Une sorte de compilation. Peu de gens ont entendu mon Music for tu Madre, c'est pour ça que la moitié des morceaux seront une sorte de "best of"et l'autre moitié des inédits, mais ce sera un truc de la famille Old Maid. Je ne rapperai pas sur plus de la moitié de l'album, ça serait donc trompeur d'appeler ça un album de "J-Zone". Je vais tout de même tout produire. Il est possible que je produise d'autres artistes, mais je n'en suis pas encore sûr.

Finissons par les trois questions qu'un interviewer français pose toujours aux artistes américains. Tout d'abord, as-tu l'intention de venir en Europe ? Aura-t-on la chance d'assister à un concert de J-Zone ou d'Old Maid, dans un court ou moyen terme ?

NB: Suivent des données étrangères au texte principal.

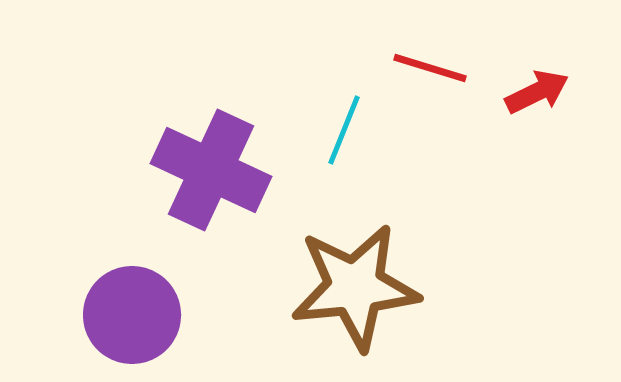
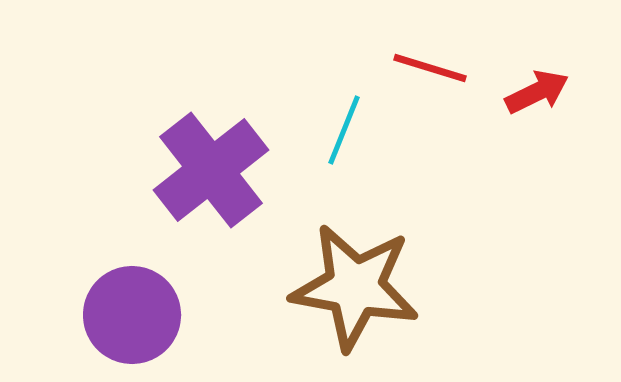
purple cross: rotated 27 degrees clockwise
brown star: rotated 16 degrees clockwise
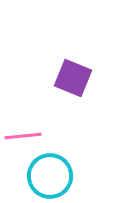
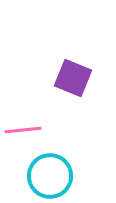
pink line: moved 6 px up
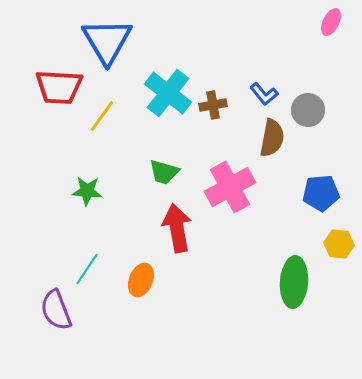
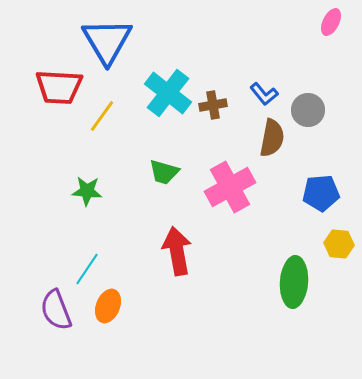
red arrow: moved 23 px down
orange ellipse: moved 33 px left, 26 px down
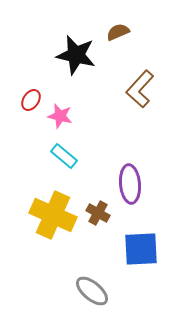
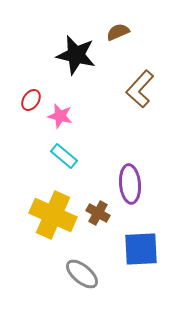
gray ellipse: moved 10 px left, 17 px up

Je suis censé venir en Europe en octobre. Mon promoteur travaille sur le circuit.

La plupart de nos comprapriotes ne comprennent pas les paroles en anglais : penses-tu que ça les empêche d'apprécier ta musique comme les Américains le font ?

Faux. Ils resentiront les beats, le flow et l'énergie, peut-être pas les textes cependant.

Troisième et dernière question : connais-tu le hip hop français ? Ma propre opinion est qu'il n'est pas aussi bon que certains le prétendent, mais parlons franchement.

Je n'ai pas entendu grand chose du rap français. Juste un français sur un titre avec des Américains.

Un message ou une conclusion pour finir cette interview ?

Les gens se prennent trop au sérieux. Amusez-vous. tout le monde s'en moque que vous rappiez depuis 1982. Tout le monde se moque de votre crédibilité hip hop, personne ne veut vous entendre parler de "wack MC's" à longueur d'album. Faîtes de la musique pour distraire. Achetez A Bottle of Whup Ass. Il y aura toujours vos copines et vos mères pour adorer.